Sim, há algum eco do lirismo de tom épico de uma Cecília Meireles (nasc.: 7 de novembro de 1901, Rio Comprido, RJ, falecimento: 9 de novembro de 1964, Rio de Janeiro, RJ), mas há também os murmúrios da voz de uma Henriqueta Lisboa (nasc.: 15 de julho de 1901, Lambari, MG, falecimento: 9 de outubro de 1985, Belo Horizonte, MG), ou de um Dante Milano (nasc.: 16 de junho de 1899, Rio de Janeiro, RJ, falecimento: 15 de abril de 1991, Petrópolis, RJ), ou ainda de uma Adélia Prado (nasc.: Divinópolis, MG, em 13 de dezembro de 1935), ou um Alphonsus de Guimarães (nasc.: 24 de julho de 1870, Ouro Preto, MG, falecimento: 15 de julho de 1921, Mariana, MG).
Na seara internacional, uma Florbela Espanca (Portugal, 1894-1930) e, claro, Bertold Brecht (Alemanha, 1898-1956).
Se a ligação com a dorida poesia de Florbela, mas também uma poesia de êxtase, de conquista, com laivos de sensual erotismo, parecerá natural, a evocação de Brecht não parece óbvia, para além do título de uma das mais conhecidas peças do dramaturgo alemão: O Círculo de Giz Caucasiano (1944). Vemos tal aproximação, porém, no forte engajamento da poesia de Flávia de Queiroz Lima com o seu (e nosso) hic et nunc, com o movimento histórico subjacente à manifestação lírica, com o referente cultural, social e feminino em que navegam os seus versos.
Podemos conferir esses aspectos nas demais cinco estrofes de “Círculo de giz”, todas elas com quatro versos, todas em versos brancos em que a melopeia se dá em assonâncias e ecos toantes que amalgamam sonoridade e sentidos – a naturalidade dessas escolhas mostra um domínio maduro da expressão poética já no livro de estreia.

### Lista de tarefas
[a] Responda às perguntas abaixo sobre o texto a respeito da poesia de Flávia de Queiroz Lima.
(i) Em que cidade nasceu Henriqueta Lisboa?
(ii) Qual peça de Brecht é citada, e de que ano ela é?
(iii) Quantos versos tem cada uma das demais estrofes de “Círculo de giz”?
[b] Dê prosseguimento ao texto sobre a poesia de Flávia de Queiroz Lima a partir do ponto em que ele termina.

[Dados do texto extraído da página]
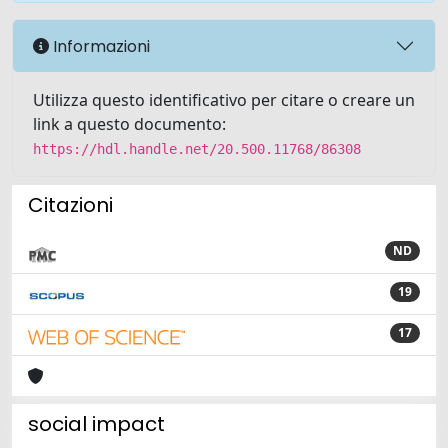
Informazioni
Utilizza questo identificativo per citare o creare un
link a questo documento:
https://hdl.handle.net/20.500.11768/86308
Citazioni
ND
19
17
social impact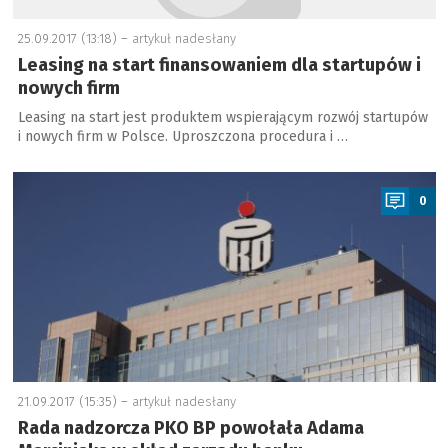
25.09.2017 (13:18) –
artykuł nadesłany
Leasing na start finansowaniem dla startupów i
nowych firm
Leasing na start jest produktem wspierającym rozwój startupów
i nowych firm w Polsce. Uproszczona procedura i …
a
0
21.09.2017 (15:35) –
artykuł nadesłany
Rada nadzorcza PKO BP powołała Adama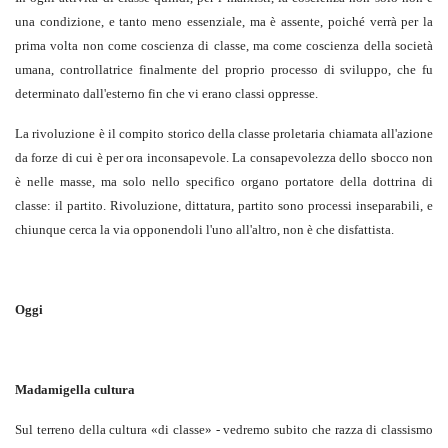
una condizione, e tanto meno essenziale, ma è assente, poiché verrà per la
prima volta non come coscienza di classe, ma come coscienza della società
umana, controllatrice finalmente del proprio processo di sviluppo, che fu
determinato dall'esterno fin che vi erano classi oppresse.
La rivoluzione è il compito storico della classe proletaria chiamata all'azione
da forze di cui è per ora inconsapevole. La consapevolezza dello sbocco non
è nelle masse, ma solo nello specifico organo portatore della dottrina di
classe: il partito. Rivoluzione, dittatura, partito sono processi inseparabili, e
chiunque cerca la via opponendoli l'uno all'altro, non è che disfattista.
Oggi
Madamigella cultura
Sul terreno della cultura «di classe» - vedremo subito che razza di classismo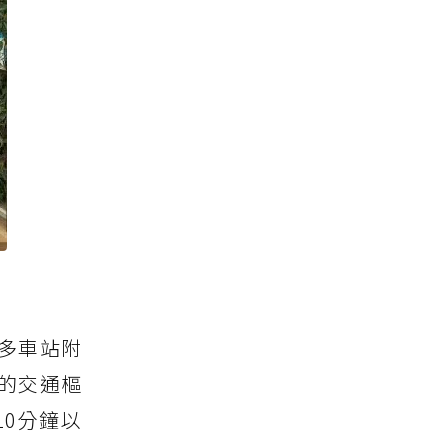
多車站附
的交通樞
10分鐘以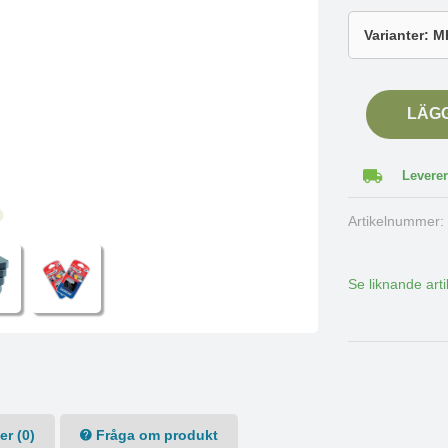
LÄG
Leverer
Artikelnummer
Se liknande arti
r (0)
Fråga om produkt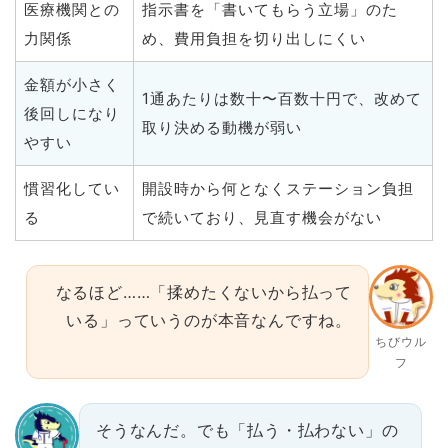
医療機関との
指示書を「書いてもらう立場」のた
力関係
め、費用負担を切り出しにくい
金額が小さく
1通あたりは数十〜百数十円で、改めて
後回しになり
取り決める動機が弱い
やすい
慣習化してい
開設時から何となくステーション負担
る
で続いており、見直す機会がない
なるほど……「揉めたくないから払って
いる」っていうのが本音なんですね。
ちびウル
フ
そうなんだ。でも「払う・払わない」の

### Respostas em ordem
[a]
(i) Lambari, MG.
(ii) O Círculo de Giz Caucasiano, de 1944.
(iii) Quatro versos.

[b]
Eis a última estrofe do poema (p. 82):
Havia um círculo de giz, hoje é fumaça
tão lentamente se esgarçando, diluindo
e bem no centro dessa esfera esfacelada
eu me revejo, me refaço, me ilumino.
O verbo haver, no mesmo tempo verbal, o pretérito imperfeito que indica durabilidade e até certa infinitude do ser-estar, abre a estrofe inicial e a estrofe final, indiciando um paralelismo entre os dois momentos; isso parece indicar que a ruptura já está instaurada na situação dada, e que na sequência em novo estágio o momento inicial permanece, seja em cicatriz, seja em memória, no registro poético, seja na lembrança do eu lírico.
Na construção, o mesmo alexandrino de doze versos, o mesmo léxico sem palavras raras ou inusuais, a mesma potência na escolha lexical; por outro lado, se a sintaxe se mantém sóbria, os versos se interligam, com o cavalgamento modalizando significados. Assim, à placidez inicial, temos agora as marcas significativas do rompimento sendo configuradas na aporia dos versos que necessitam de complemento para gerarem seus significados e seus novos sentidos.
Os gerúndios do segundo verso carregam, para o interior da estrofe, a permanência do círculo de fumaça que, antes de desaparecer, ainda está no eu lírico que se revê, se refaz e, com o poema, se ilumina.
O segundo livro de Flávia de Queiroz Lima mostra outros aspectos da fabulação poética da escritora.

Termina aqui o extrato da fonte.